Activity ▸ Type the entries out once more. Match them exactly.
_ _ _ _ _
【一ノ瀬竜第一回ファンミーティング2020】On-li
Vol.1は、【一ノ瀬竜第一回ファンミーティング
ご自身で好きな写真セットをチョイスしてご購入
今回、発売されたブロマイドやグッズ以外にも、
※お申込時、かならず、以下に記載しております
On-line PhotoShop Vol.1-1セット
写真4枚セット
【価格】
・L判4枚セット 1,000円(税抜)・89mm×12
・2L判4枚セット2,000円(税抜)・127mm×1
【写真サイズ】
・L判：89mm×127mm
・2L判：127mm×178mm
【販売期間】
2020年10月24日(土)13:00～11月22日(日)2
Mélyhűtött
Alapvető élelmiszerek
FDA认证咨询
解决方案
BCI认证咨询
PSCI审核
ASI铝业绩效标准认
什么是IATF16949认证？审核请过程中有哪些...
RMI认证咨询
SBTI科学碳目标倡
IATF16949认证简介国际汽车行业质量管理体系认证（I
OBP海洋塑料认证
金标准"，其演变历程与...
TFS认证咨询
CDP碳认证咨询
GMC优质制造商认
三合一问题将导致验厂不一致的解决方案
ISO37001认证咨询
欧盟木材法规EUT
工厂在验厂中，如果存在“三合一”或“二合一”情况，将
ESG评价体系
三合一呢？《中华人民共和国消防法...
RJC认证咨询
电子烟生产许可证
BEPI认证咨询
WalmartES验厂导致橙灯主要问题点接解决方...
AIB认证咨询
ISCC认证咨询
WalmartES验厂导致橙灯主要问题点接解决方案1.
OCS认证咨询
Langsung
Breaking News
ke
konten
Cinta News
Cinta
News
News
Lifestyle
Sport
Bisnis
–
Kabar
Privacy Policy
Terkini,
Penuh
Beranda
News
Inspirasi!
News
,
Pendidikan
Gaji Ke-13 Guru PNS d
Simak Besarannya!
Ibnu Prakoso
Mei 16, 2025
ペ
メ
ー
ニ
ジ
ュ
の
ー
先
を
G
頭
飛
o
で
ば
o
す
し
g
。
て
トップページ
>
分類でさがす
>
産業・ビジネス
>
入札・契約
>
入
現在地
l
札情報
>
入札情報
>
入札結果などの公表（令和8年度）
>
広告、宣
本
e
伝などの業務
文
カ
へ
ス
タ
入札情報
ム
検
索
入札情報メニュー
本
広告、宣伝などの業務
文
_ _ _ _ _
Solution for this problem ▸
【一ノ瀬竜第一回ファンミーティング2020】On-li
Vol.1は、【一ノ瀬竜第一回ファンミーティング
ご自身で好きな写真セットをチョイスしてご購入
今回、発売されたブロマイドやグッズ以外にも、
※お申込時、かならず、以下に記載しております
On-line PhotoShop Vol.1-1セット
写真4枚セット
【価格】
・L判4枚セット 1,000円(税抜)・89mm×12
・2L判4枚セット2,000円(税抜)・127mm×1
【写真サイズ】
・L判：89mm×127mm
・2L判：127mm×178mm
【販売期間】
2020年10月24日(土)13:00～11月22日(日)2
Mélyhűtött
Alapvető élelmiszerek
FDA认证咨询
解决方案
BCI认证咨询
PSCI审核
ASI铝业绩效标准认
什么是IATF16949认证？审核请过程中有哪些...
RMI认证咨询
SBTI科学碳目标倡
IATF16949认证简介国际汽车行业质量管理体系认证（I
OBP海洋塑料认证
金标准"，其演变历程与...
TFS认证咨询
CDP碳认证咨询
GMC优质制造商认
三合一问题将导致验厂不一致的解决方案
ISO37001认证咨询
欧盟木材法规EUT
工厂在验厂中，如果存在“三合一”或“二合一”情况，将
ESG评价体系
三合一呢？《中华人民共和国消防法...
RJC认证咨询
电子烟生产许可证
BEPI认证咨询
WalmartES验厂导致橙灯主要问题点接解决方...
AIB认证咨询
ISCC认证咨询
WalmartES验厂导致橙灯主要问题点接解决方案1.
OCS认证咨询
Langsung
Breaking News
ke
konten
Cinta News
Cinta
News
News
Lifestyle
Sport
Bisnis
–
Kabar
Privacy Policy
Terkini,
Penuh
Beranda
News
Inspirasi!
News
,
Pendidikan
Gaji Ke-13 Guru PNS d
Simak Besarannya!
Ibnu Prakoso
Mei 16, 2025
ペ
メ
ー
ニ
ジ
ュ
の
ー
先
を
G
頭
飛
o
で
ば
o
す
し
g
。
て
トップページ
>
分類でさがす
>
産業・ビジネス
>
入札・契約
>
入
現在地
l
札情報
>
入札情報
>
入札結果などの公表（令和8年度）
>
広告、宣
本
e
伝などの業務
文
カ
へ
ス
タ
入札情報
ム
検
索
入札情報メニュー
本
広告、宣伝などの業務
文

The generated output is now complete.